About a month ago, my husband and I got into a major fight. After almost 11 years of marriage, this was probably our first real fight. I wanted him to throw out a box of stuff that he saved from his ex-girlfriend and he didn't want to.
I shared this with my smallgroup and a Christian sister gave me the best advice ever. At first, it was tough to swallow but now I totally understand her words. She told me, "Grace, it's time that you start to love your husband. How horrible is it to always wait to be loved? If you can show him how much love you have, he is going to see what a wonderful person you are. He can only love you back."

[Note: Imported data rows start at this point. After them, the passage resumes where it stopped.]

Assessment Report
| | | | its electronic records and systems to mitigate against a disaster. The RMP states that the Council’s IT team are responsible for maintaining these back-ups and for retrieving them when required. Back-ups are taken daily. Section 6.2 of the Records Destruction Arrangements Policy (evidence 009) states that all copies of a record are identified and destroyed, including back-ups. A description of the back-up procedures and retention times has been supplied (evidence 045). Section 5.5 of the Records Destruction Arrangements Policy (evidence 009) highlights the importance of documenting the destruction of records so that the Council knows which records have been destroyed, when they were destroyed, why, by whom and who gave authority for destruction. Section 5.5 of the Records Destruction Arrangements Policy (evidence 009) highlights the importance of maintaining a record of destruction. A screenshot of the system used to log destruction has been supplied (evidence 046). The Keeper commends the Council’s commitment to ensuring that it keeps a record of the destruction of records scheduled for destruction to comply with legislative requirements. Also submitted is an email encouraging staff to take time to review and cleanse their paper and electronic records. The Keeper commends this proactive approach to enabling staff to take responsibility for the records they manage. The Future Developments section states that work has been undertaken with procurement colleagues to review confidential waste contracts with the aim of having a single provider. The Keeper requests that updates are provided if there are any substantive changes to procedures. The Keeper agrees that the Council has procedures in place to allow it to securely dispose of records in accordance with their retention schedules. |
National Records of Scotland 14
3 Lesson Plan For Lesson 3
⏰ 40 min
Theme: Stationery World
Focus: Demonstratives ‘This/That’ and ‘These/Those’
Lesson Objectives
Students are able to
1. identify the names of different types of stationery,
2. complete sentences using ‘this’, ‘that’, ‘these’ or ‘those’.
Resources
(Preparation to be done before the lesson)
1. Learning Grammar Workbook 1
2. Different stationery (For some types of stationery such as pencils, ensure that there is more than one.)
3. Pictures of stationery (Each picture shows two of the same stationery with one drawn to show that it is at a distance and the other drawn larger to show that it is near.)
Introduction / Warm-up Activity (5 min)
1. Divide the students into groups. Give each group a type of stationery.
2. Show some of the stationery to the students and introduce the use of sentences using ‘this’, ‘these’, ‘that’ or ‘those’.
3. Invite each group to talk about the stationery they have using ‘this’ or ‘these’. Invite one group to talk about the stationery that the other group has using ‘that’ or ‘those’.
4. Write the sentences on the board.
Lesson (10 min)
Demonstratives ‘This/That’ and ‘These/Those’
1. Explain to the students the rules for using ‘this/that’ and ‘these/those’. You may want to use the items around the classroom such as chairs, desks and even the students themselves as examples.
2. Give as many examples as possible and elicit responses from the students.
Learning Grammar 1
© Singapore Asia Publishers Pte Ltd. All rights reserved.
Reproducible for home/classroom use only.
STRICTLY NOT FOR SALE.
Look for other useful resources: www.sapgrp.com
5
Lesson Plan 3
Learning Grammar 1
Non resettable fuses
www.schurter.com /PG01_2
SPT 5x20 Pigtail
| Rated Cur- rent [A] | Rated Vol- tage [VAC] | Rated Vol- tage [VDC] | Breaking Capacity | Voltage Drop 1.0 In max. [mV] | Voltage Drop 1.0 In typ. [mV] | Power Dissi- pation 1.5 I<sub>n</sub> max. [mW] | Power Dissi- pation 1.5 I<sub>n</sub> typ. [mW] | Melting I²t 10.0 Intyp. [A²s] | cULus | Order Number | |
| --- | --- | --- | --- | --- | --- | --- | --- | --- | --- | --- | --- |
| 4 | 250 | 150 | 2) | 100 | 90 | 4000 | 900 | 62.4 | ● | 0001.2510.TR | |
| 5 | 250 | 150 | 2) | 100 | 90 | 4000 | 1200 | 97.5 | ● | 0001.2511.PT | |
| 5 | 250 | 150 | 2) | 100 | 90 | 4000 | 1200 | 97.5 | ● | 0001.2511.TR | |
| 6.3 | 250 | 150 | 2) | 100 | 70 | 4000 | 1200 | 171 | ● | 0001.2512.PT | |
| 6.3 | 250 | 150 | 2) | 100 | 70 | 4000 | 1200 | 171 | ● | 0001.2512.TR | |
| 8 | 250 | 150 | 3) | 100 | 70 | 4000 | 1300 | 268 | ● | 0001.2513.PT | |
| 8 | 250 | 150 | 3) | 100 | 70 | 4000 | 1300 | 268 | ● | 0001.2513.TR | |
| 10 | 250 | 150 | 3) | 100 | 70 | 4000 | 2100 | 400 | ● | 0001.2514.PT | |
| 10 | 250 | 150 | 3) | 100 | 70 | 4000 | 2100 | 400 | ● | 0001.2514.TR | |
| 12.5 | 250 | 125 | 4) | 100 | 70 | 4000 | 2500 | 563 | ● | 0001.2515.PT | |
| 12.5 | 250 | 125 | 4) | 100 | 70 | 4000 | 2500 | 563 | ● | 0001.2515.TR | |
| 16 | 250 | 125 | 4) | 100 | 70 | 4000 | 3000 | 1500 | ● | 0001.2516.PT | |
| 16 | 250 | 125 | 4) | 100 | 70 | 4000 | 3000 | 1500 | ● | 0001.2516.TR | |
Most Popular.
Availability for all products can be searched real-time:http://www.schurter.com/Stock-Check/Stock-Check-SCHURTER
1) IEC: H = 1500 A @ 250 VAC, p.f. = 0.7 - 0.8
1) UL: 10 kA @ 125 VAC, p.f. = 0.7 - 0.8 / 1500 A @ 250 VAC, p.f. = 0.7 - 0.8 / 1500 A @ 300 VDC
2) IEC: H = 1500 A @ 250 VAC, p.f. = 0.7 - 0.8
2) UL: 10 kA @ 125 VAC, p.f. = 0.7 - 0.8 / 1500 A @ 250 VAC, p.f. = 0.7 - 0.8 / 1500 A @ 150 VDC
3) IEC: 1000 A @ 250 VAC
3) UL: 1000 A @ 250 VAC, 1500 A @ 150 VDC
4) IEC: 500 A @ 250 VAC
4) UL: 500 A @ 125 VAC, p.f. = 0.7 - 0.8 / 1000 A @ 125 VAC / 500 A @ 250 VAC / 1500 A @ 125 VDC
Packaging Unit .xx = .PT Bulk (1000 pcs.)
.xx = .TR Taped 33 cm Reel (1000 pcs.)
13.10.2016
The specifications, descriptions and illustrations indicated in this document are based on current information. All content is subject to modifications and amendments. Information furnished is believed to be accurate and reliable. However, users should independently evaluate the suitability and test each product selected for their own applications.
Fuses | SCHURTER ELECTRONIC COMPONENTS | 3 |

Those words are so true. I wake up everyday and think about those words. How free would it be to just love? How wonderful would it be to feel the absolute joy of loving unconditionally?
I started to think about how sometimes I try this with my kids. But, unfortunately, I'm very inconsistent. On good days, I can do it. On bad days, I can't. I tried to be understanding to my son, who had a tendency to forget everything. So, I used to drive him back to school and help him find his things. After the 10th time, I blew up and threatened him that I wasn't going to do this anymore (more on the lines of, don't come back empty handed and that he BETTER find his stuff!!). I regret it now. I should have explained to him that his forgetful behavior isn't correct and that he should pay more attention to his things. Instead, now, he comes home with fear in his eyes if he forgets something. I don't want him to be afraid to tell me things (bad things). I don't want him to be afraid to share with me in case he makes a mistake. I just hope that it's not too late.
So, I have to remind myself to start loving more. Love during the good and the bad.
As with the box, my husband gave me the box the throw out (minus the pictures) and I did. Chucked it as fast as I could. After a few days, I went through the garbage bags and retrieved the box and hid it in my closet. I eventually gave it back to him.